Instruction A:
In every one of the entries following the mailing-list message, substitute "Gestión de Errores" for each occurrence of "Control de Errores" and reproduce the text of those entries otherwise unchanged. Omit the picture markers from your version.
Instruction B:
Pick up the mailing-list reply about grep hanging with PCRE JIT from where it stops.
══ Page excerpt ══
Re: [pcre-dev] [Bug 1437] Using PCRE-8.34 on x86-64 Linux wi…

Pàgina inicial
Delete this message
Autor: ph10
Data:  
A: 1437
CC: pcre-dev
Assumpte: Re: [pcre-dev] [Bug 1437] Using PCRE-8.34 on x86-64 Linux with --enable-jit and --enable-utf , grep -iP '^S' gets stuck on a binary file consuming a lot of CPU for many seconds
On Fri, 24 Jan 2014, Zoltan Herczeg wrote:

> Thanks. Now I have the answer. Grep puts a \x0a before the start of the string,
> and your string starts with an invalid utf-8 code, 0xbf. You can fully
> reproduce this issue on the following input:
>
> \x0a\xbf#


Can you reproduce this in pcretest? I don't seem to be able to do that.
═══
══ Data for analysis ══
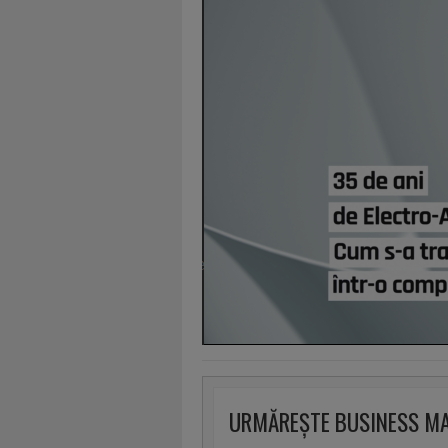
URMĂREȘTE BUSINESS M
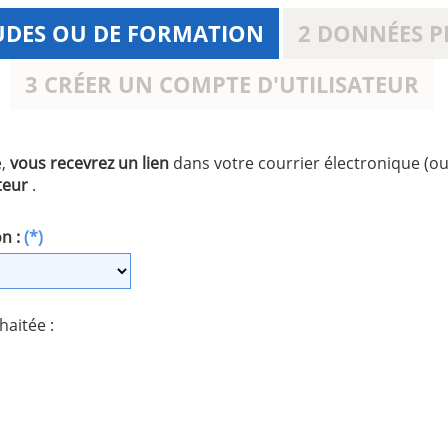
TUDES OU DE FORMATION
2 DONNÉES P
3 CRÉER UN COMPTE D'UTILISATEUR
e,
vous recevrez un lien
dans votre courrier électronique (o
ateur
.
n :
(*)
aitée :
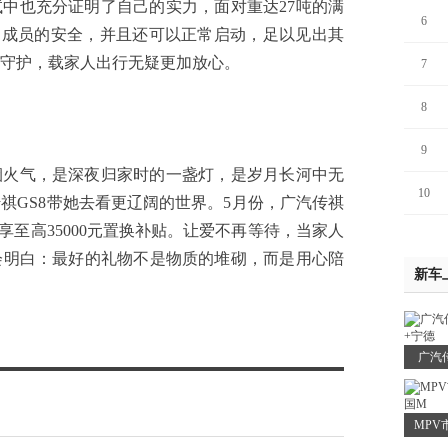
也充分证明了自己的实力，面对重达27吨的满
6
内成员的安全，并且还可以正常启动，足以见出其
守护，载家人出行无疑更加放心。
7
8
9
气，是深夜归家时的一盏灯，是岁月长河中无
10
祺GS8带她去看更辽阔的世界。5月份，广汽传祺
享至高35000元置换补贴。让爱不再等待，当家人
会明白：最好的礼物不是物质的堆砌，而是用心陪
新车
广汽
MPV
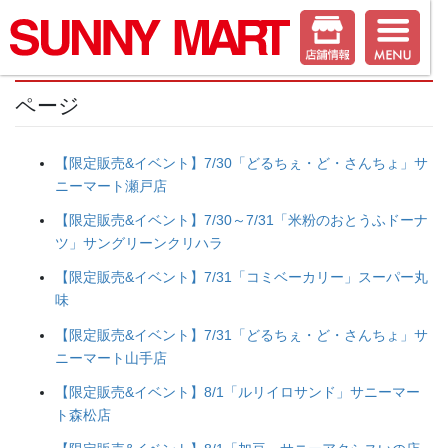
ページ
【限定販売&イベント】7/30「どるちぇ・ど・さんちょ」サ
ニーマート瀬戸店
【限定販売&イベント】7/30～7/31「米粉のおとうふドーナ
ツ」サングリーンクリハラ
【限定販売&イベント】7/31「コミベーカリー」スーパー丸
味
【限定販売&イベント】7/31「どるちぇ・ど・さんちょ」サ
ニーマート山手店
【限定販売&イベント】8/1「ルリイロサンド」サニーマー
ト森松店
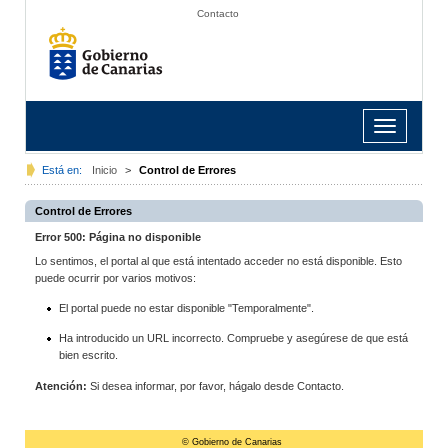
Contacto
Toggle
navigation
Está en:
Inicio
>
Control de Errores
Control de Errores
Error 500: Página no disponible
Lo sentimos, el portal al que está intentado acceder no está disponible. Esto
puede ocurrir por varios motivos:
El portal puede no estar disponible "Temporalmente".
Ha introducido un URL incorrecto. Compruebe y asegúrese de que está
bien escrito.
Atención:
Si desea informar, por favor, hágalo desde Contacto.
© Gobierno de Canarias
═══
Answer area A:
URMĂREȘTE BUSINESS M
TUDES OU DE FORMATION
2 DONNÉES P
3 CRÉER UN COMPTE D'UTILISATEUR
e,
vous recevrez un lien
dans votre courrier électronique (o
ateur
.
n :
(*)
aitée :
也充分证明了自己的实力，面对重达27吨的满
6
内成员的安全，并且还可以正常启动，足以见出其
守护，载家人出行无疑更加放心。
7
8
9
气，是深夜归家时的一盏灯，是岁月长河中无
10
祺GS8带她去看更辽阔的世界。5月份，广汽传祺
享至高35000元置换补贴。让爱不再等待，当家人
会明白：最好的礼物不是物质的堆砌，而是用心陪
新车
广汽
MPV
ページ
【限定販売&イベント】7/30「どるちぇ・ど・さんちょ」サ
ニーマート瀬戸店
【限定販売&イベント】7/30～7/31「米粉のおとうふドーナ
ツ」サングリーンクリハラ
【限定販売&イベント】7/31「コミベーカリー」スーパー丸
味
【限定販売&イベント】7/31「どるちぇ・ど・さんちょ」サ
ニーマート山手店
【限定販売&イベント】8/1「ルリイロサンド」サニーマー
ト森松店
Contacto
Toggle
navigation
Está en:
Inicio
>
Gestión de Errores
Gestión de Errores
Error 500: Página no disponible
Lo sentimos, el portal al que está intentado acceder no está disponible. Esto
puede ocurrir por varios motivos:
El portal puede no estar disponible "Temporalmente".
Ha introducido un URL incorrecto. Compruebe y asegúrese de que está
bien escrito.
Atención:
Si desea informar, por favor, hágalo desde Contacto.
© Gobierno de Canarias

Answer area B:
> It is a good question what to do here, I would like to hear others opinion
> (especially Philip). I think the best thing would be to switch back to ASCII
> mode in grep, if the input is not a valid UTF string.


Note that pcregrep runs in ASCII mode by default; you have to use the -u
option to make use UTF-8. If you do that on the 1.dat file, it reports
error -10 (bad UTF-8 string).

I agree with your conclusion, so I guess this is really a grep issue,
not a PCRE issue. It should not be setting PCRE_NO_UTF_CHECK if it
cannot guarantee valid UTF-8 data.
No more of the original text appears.